For the spring skiing season of 2006, Söder Aviation started selling tickets for three weekly flights from Helsinki to Kittilä and back. Flights were to be operated by Alexandair (of Greece), airline code AXN, between February 18 and May 1, 2006 using an ex-Austrian Airlines MD-81, SX-BMP. However, only some 3 initial return flights between Helsinki and Kittilä by operator Alexandair were actually flown and further flights cancelled for undisclosed reasons. On March 11, 2006, Söder Aviation Ltd publicly announced plans to sell tickets for the Helsinki-Kittilä route using a semi-convertible 40-seat An-72 cargo aircraft, which was to be operated by Enimex of Estonia. This plan was immediately rejected by the CAA of Finland due to the CAA's understanding that the type certificate of this An-72 did not allow for scheduled passenger flights in Finnish airspace. After this decision by the Finnish Civil Aviation Authority, Söder Aviation cancelled all planned flights for the rest of the spring skiing season.

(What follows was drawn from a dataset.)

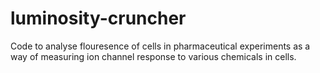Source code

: # luminosity-cruncher

Code to analyse flouresence of cells in pharmaceutical experiments as a way of measuring ion channel response to various chemicals in cells.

Due to previous officially published debts (amounting to approximately Euro 1 million), the Finnish financial authorities seized a substantial amount of funds from 2 Söder Aviation bank accounts in early March, which placed the company in a difficult financial position. On April 4, 2006, Söder Aviation Ltd. filed for bankruptcy at Helsinki District Court. The court approved the start of bankruptcy on April 7.

==Services==
The airline flew routes from Tampere to Kittilä, Ivalo, and Oulu and from Helsinki to Kittilä and Ivalo directly or via Tampere during the winter skiing seasons. International flights originally planned did not materialize. In 2006, the only planned route (operated by Alexandair) was Helsinki-Kittilä, originally scheduled to last until May 1 (the end of the Finnish skiing season).